_TEXT PASSAGE_:
......

# new smokintex electric smoker



## buzzard (Apr 24, 2006)

ok im visiting a friend of mine in hawaii and he just bought a smokintex electric smoker,  my experience is with a barrel type smoker with side fire box.

when i smoke a pork tenderloin i ususally maintain 200-220 temp and it takes around 3-4 hours.  as i have read on here that is prety much where it needs to be.

HOWEVER when we used his smokintex we put the temp at 210 it cooked it within one hour.  we also did ribs and they cooked extremely fast too and came out kinda tough.

since either of us have experience in electric smokers i am looking for advice.  i assume i need to maintain a much lower temp to get food done correctly, but i dont know.

we have some pics i am going to share with you all later once we get a few good smokes in.

i do thank all my brother and sisters for any help you give.


----------



## roksmith (Apr 25, 2006)

..was the temp gauge calibrated?..my first thought was that the gauge was off and you were actually cooking at a much higher temp.

I would put a calibrated thermometer probe in there next to the meat to verify the temp is correct.

Rock


----------



## Dutch (Apr 25, 2006)

Aloha Buzzard, What kind of controls does this smoker have? Can you post a pix or a model number?


----------



## buzzard (Apr 25, 2006)

its the smokintex 1300 it has one dial on top for temp control


----------



## bob-bqn (Apr 25, 2006)

buzzard, I looked at these http://www.smokintex.com/p_smokers.html but can't figure why the cooking was so fast. Only thing I can figure is either the temperature dial or the thermometer is wrong. Have ya'll tried to contact the manufacturer? 

U.S. Mail:
P.O. Box 250243
Plano, TX 75025
(972) 509-4814

Sales:
(888) 922-1511

 FAX:
(214)-241-5932

E-Mail:
[email protected]


----------



## Dutch (Apr 26, 2006)

That's my thinking too, Bob. The temp regulator could be out of adjustment. I know on most electric ovens there is adjusment screws under the knob so that you fine tune the oven temp up or down. Don't know if the Smokin Tex units have any means for adjustments or not.


----------



## buzzard (Apr 26, 2006)

i never realized you could adjust the temp control.  i may play with that later.  we made some tuna and smoked some cheese last night.  we just turned the temp down to where we thought it would be good, and everything turned out finaminal.

once i can get him to give me a pic of the fish i will post it.....it looks so good in the pic its scary.

thanks brothers and sisters for the help so far.  i will let you know what happens  when i adjust the temp control.  im now glad i brought my digital temp guage with me.  i figure im going to need that to get it right or at least close.


----------



## shellbellc (Jul 18, 2006)

a little late in the reply, but my el smoker really takes temp changes with the flu.  If I open it all the way, the temp can really drop (30 degrees)


----------

......

_INFORMATION SUPPLIED_:
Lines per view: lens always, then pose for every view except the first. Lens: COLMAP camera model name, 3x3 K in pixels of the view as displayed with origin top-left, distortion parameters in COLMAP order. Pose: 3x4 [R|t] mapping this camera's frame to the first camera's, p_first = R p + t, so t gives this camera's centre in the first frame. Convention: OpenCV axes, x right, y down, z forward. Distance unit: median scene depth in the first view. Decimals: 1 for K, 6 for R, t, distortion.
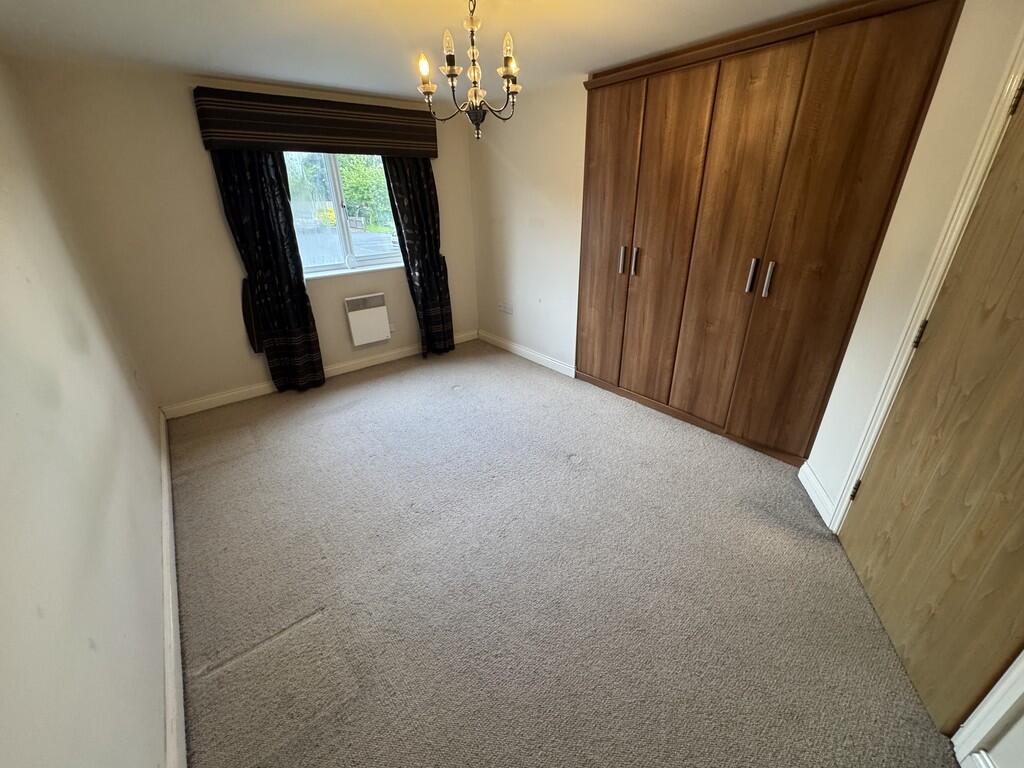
lens RADIAL K [[407.9, 0, 509.0], [0, 407.9, 385.3], [0, 0, 1]] dist [-0.000834, -0.000213]
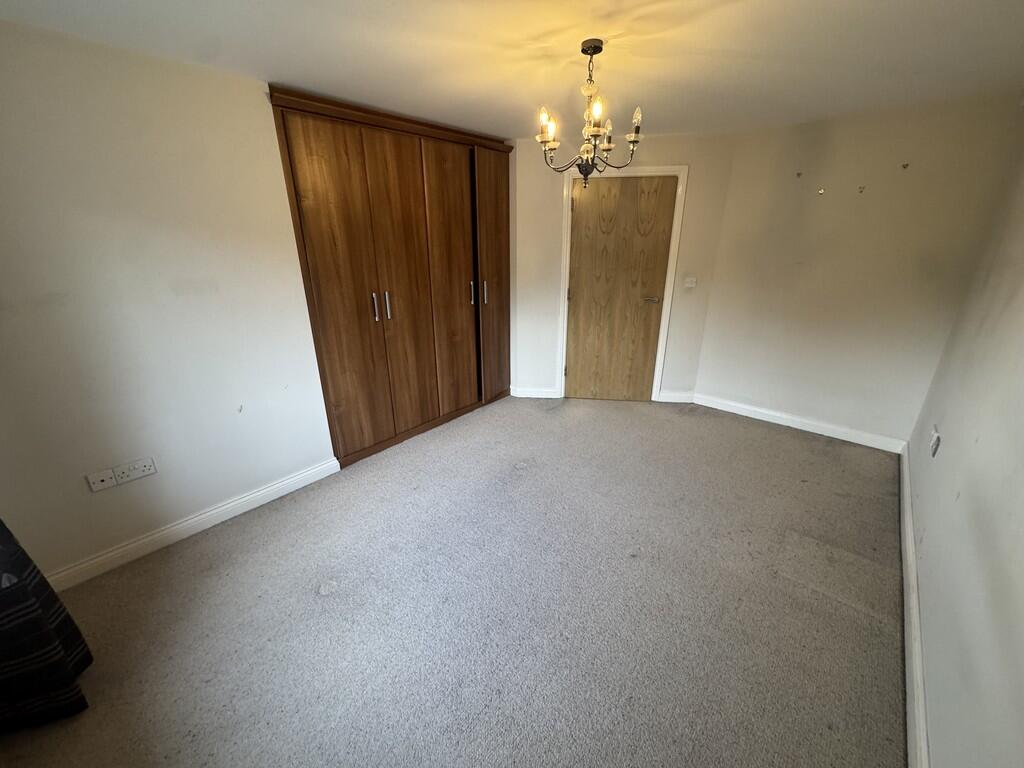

......

_PARTS OF THE EXERCISE_:
A. According to the smoker thread, what model is the Smokintex that buzzard's friend bought?
B. Do these statements agree with the smoker thread? Answer yes or no for each, quoting the deciding words. (i) The ribs cooked in the Smokintex came out tender. (ii) roksmith recommends putting a calibrated thermometer probe next to the meat. (iii) shellbellc reports that opening it all the way can drop the temperature by about 30 degrees.
C. Please copy the smoker thread word for word from "## buzzard (Apr 26, 2006)" to "pic its scary.".

_EXPECTED RESULTS_:
A. The Smokintex 1300.

B.
(i) No: "they cooked extremely fast too and came out kinda tough."
(ii) Yes: "I would put a calibrated thermometer probe in there next to the meat to verify the temp is correct."
(iii) Yes: "If I open it all the way, the temp can really drop (30 degrees)"

C.
## buzzard (Apr 26, 2006)

i never realized you could adjust the temp control.  i may play with that later.  we made some tuna and smoked some cheese last night.  we just turned the temp down to where we thought it would be good, and everything turned out finaminal.

once i can get him to give me a pic of the fish i will post it.....it looks so good in the pic its scary.